Northern Territory to introduce minimum unit pricing
The Northern Territory Government has announced that it plans to introduce minimum unit pricing (MUP) on 1 July, as part of the Northern Territory Alcohol Harm Minimisation Plan 2018-19, coming from last year’s Riley Review.
The announced measure will see a MUP of $1.30, meaning that a bottle of white wine at 12.5 per cent ABV, which contains 7.4 standard drinks will cost a minimum of $9.62, while a bottle of red at 14 per cent ABV and with 8.3 standard drinks will cost at least $10.79.
Fergus Taylor, Executive Director of Alcohol Beverages Australia, said that the industry supports the majority of recommendations made to the NT Government as part of its Riley Review, but added that MUP does not change habits of harmful drinkers and unfairly punishes responsible drinkers.
“Broad based consumption measures like minimum unit pricing punish responsible drinkers with big price increases but do not effectively target harmful drinkers because they are the least responsive to price rises,” Taylor told TheShout.
“The industry acknowledges the complex issues underlying alcohol abuse in the NT, and already imposes voluntary restrictions on prices and products as part of local liquor accords. It is very important any trial is carefully evaluated to see exactly what impact the new minimum price has on alcohol misuse.
“The industry supports the majority of recommendations in the Riley Review and will continue to work with Government to engage local stakeholders in tailored solutions that target alcohol harm where it exists, and leave responsible drinkers alone.”
The move will also see significant changes to the pricing of cask wine, with a two-litre cask soon to cost a minimum of $27.30.
Speaking in his column in the March issue of National Liquor News, the CEO of the Australian Liquor Stores Association, Terry Mott, said this move will “deprive many pensioners from economical glass or two a day of enjoyment.”

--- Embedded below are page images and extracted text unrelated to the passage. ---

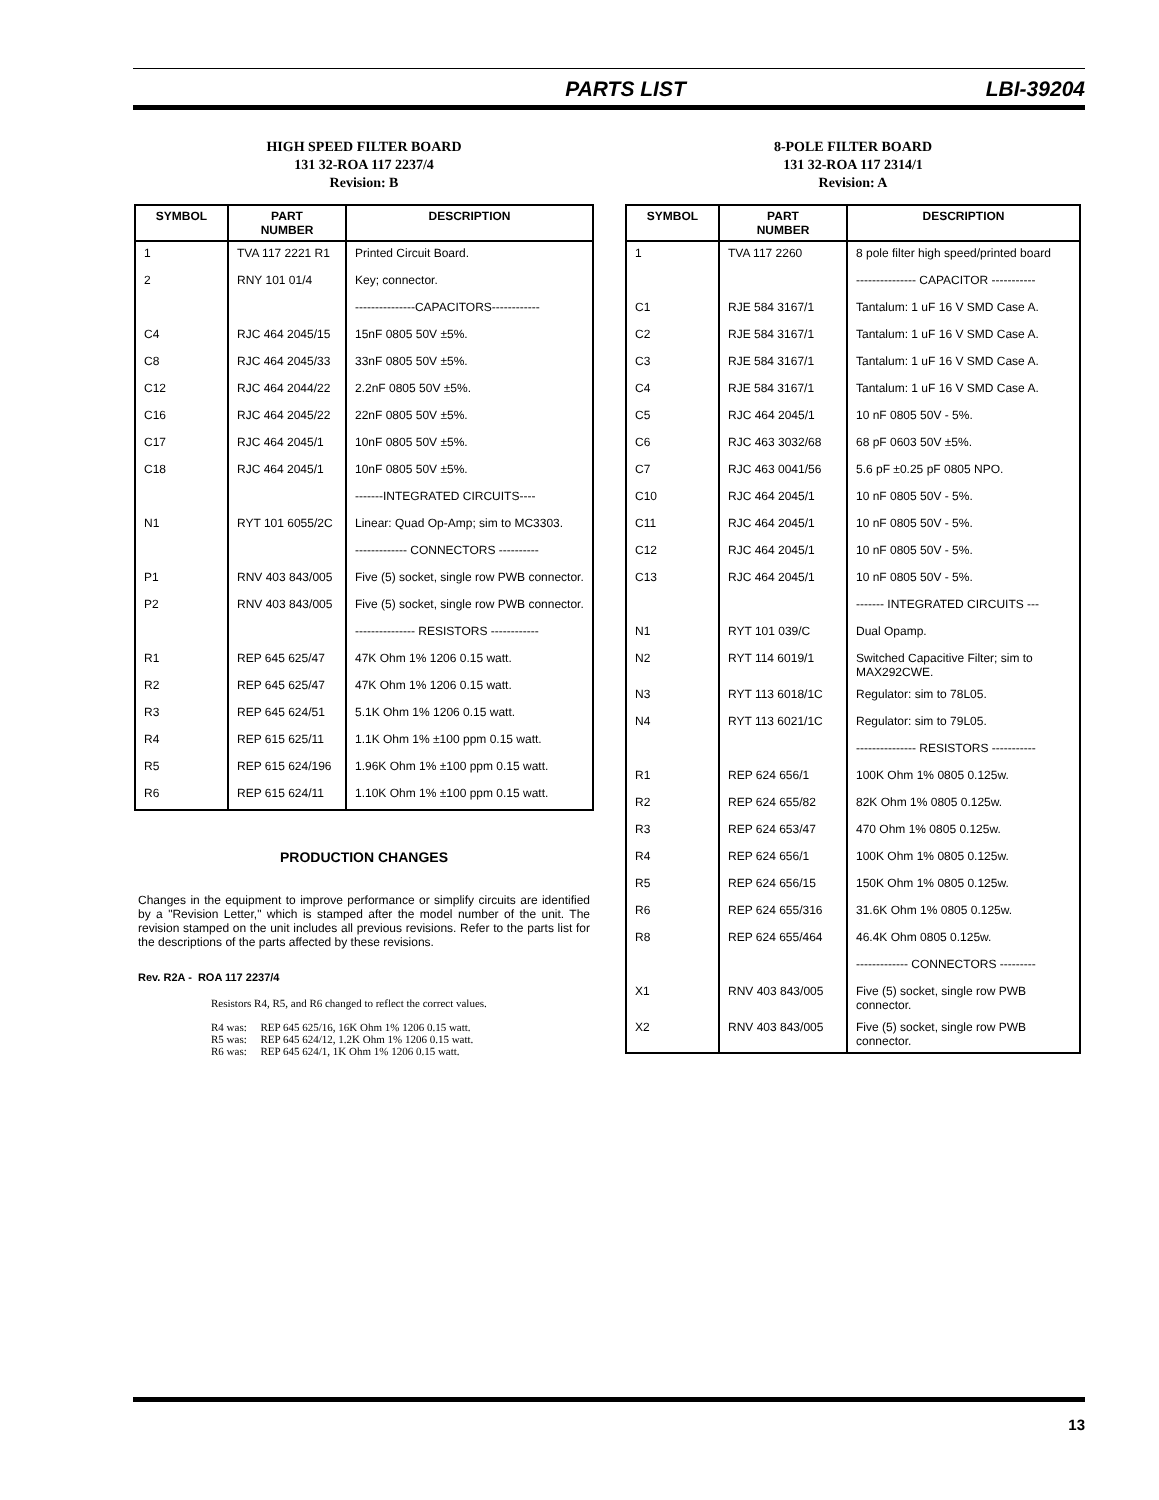PARTS LIST LBI-39204
HIGH SPEED FILTER BOARD
131 32-ROA 117 2237/4
Revision: B
| SYMBOL | PART NUMBER | DESCRIPTION |
| --- | --- | --- |
| 1 | TVA 117 2221 R1 | Printed Circuit Board. |
| 2 | RNY 101 01/4 | Key; connector. |
| | | ---------------CAPACITORS------------ |
| C4 | RJC 464 2045/15 | 15nF 0805 50V ±5%. |
| C8 | RJC 464 2045/33 | 33nF 0805 50V ±5%. |
| C12 | RJC 464 2044/22 | 2.2nF 0805 50V ±5%. |
| C16 | RJC 464 2045/22 | 22nF 0805 50V ±5%. |
| C17 | RJC 464 2045/1 | 10nF 0805 50V ±5%. |
| C18 | RJC 464 2045/1 | 10nF 0805 50V ±5%. |
| | | -------INTEGRATED CIRCUITS---- |
| N1 | RYT 101 6055/2C | Linear: Quad Op-Amp; sim to MC3303. |
| | | ------------- CONNECTORS ---------- |
| P1 | RNV 403 843/005 | Five (5) socket, single row PWB connector. |
| P2 | RNV 403 843/005 | Five (5) socket, single row PWB connector. |
| | | --------------- RESISTORS ------------ |
| R1 | REP 645 625/47 | 47K Ohm 1% 1206 0.15 watt. |
| R2 | REP 645 625/47 | 47K Ohm 1% 1206 0.15 watt. |
| R3 | REP 645 624/51 | 5.1K Ohm 1% 1206 0.15 watt. |
| R4 | REP 615 625/11 | 1.1K Ohm 1% ±100 ppm 0.15 watt. |
| R5 | REP 615 624/196 | 1.96K Ohm 1% ±100 ppm 0.15 watt. |
| R6 | REP 615 624/11 | 1.10K Ohm 1% ±100 ppm 0.15 watt. |
PRODUCTION CHANGES
Changes in the equipment to improve performance or simplify circuits are identified by a "Revision Letter," which is stamped after the model number of the unit. The revision stamped on the unit includes all previous revisions. Refer to the parts list for the descriptions of the parts affected by these revisions.
Rev. R2A - ROA 117 2237/4
Resistors R4, R5, and R6 changed to reflect the correct values.
R4 was: REP 645 625/16, 16K Ohm 1% 1206 0.15 watt.
R5 was: REP 645 624/12, 1.2K Ohm 1% 1206 0.15 watt.
R6 was: REP 645 624/1, 1K Ohm 1% 1206 0.15 watt.
8-POLE FILTER BOARD
131 32-ROA 117 2314/1
Revision: A
| SYMBOL | PART NUMBER | DESCRIPTION |
| --- | --- | --- |
| 1 | TVA 117 2260 | 8 pole filter high speed/printed board |
| | | --------------- CAPACITOR ----------- |
| C1 | RJE 584 3167/1 | Tantalum: 1 uF 16 V SMD Case A. |
| C2 | RJE 584 3167/1 | Tantalum: 1 uF 16 V SMD Case A. |
| C3 | RJE 584 3167/1 | Tantalum: 1 uF 16 V SMD Case A. |
| C4 | RJE 584 3167/1 | Tantalum: 1 uF 16 V SMD Case A. |
| C5 | RJC 464 2045/1 | 10 nF 0805 50V - 5%. |
| C6 | RJC 463 3032/68 | 68 pF 0603 50V ±5%. |
| C7 | RJC 463 0041/56 | 5.6 pF ±0.25 pF 0805 NPO. |
| C10 | RJC 464 2045/1 | 10 nF 0805 50V - 5%. |
| C11 | RJC 464 2045/1 | 10 nF 0805 50V - 5%. |
| C12 | RJC 464 2045/1 | 10 nF 0805 50V - 5%. |
| C13 | RJC 464 2045/1 | 10 nF 0805 50V - 5%. |
| | | ------- INTEGRATED CIRCUITS --- |
| N1 | RYT 101 039/C | Dual Opamp. |
| N2 | RYT 114 6019/1 | Switched Capacitive Filter; sim to MAX292CWE. |
| N3 | RYT 113 6018/1C | Regulator: sim to 78L05. |
| N4 | RYT 113 6021/1C | Regulator: sim to 79L05. |
| | | --------------- RESISTORS ----------- |
| R1 | REP 624 656/1 | 100K Ohm 1% 0805 0.125w. |
| R2 | REP 624 655/82 | 82K Ohm 1% 0805 0.125w. |
| R3 | REP 624 653/47 | 470 Ohm 1% 0805 0.125w. |
| R4 | REP 624 656/1 | 100K Ohm 1% 0805 0.125w. |
| R5 | REP 624 656/15 | 150K Ohm 1% 0805 0.125w. |
| R6 | REP 624 655/316 | 31.6K Ohm 1% 0805 0.125w. |
| R8 | REP 624 655/464 | 46.4K Ohm 0805 0.125w. |
| | | ------------- CONNECTORS --------- |
| X1 | RNV 403 843/005 | Five (5) socket, single row PWB connector. |
| X2 | RNV 403 843/005 | Five (5) socket, single row PWB connector. |
13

He added: “It is important that industry do work together to challenge Governments to stop and listen to advice before the development of these policies and to ensure that any new regulatory initiatives are based on sound evidence to only impact on those individuals who are doing the wrong thing by themselves or others around them.”
The Riley Review was delivered to the Government in October last year and the NT’s Attorney General, Natasha Fyles said the Government was giving in-principle support to consider implementing all but one recommendation around a total ban on the trade of take away alcohol on Sunday.
“We have worked efficiently to reintroduce the Liquor Commission, establish a community impact test for significant liquor licensing decisions, extend and expand a moratorium on all new takeaway liquor licences and establish a unit in the Department of the Chief Minister to drive reforms (the Alcohol Review Implementation Team- ARIT),” the Minister said.
“There is still considerable work to be done in consultation and modelling to address the 33 recommendations that we support in-principle. While we support the outcomes of these recommendations, we’ll work with community and stakeholders to consider the best possible models of implementation for the Territory context.”
The Government is also backing the implementation of risk-based licensing, but Taylor told TheShout this model “exposes operators to significant penalties for social issues that are beyond their control.”
He added: “The industry supports licences that encourage membership of industry associations and strict adherence to agreed codes of conduct.”
Minister Fyles said work is well underway with 22 of the Riley Report’s recommendations completed and a further 74 are in progress.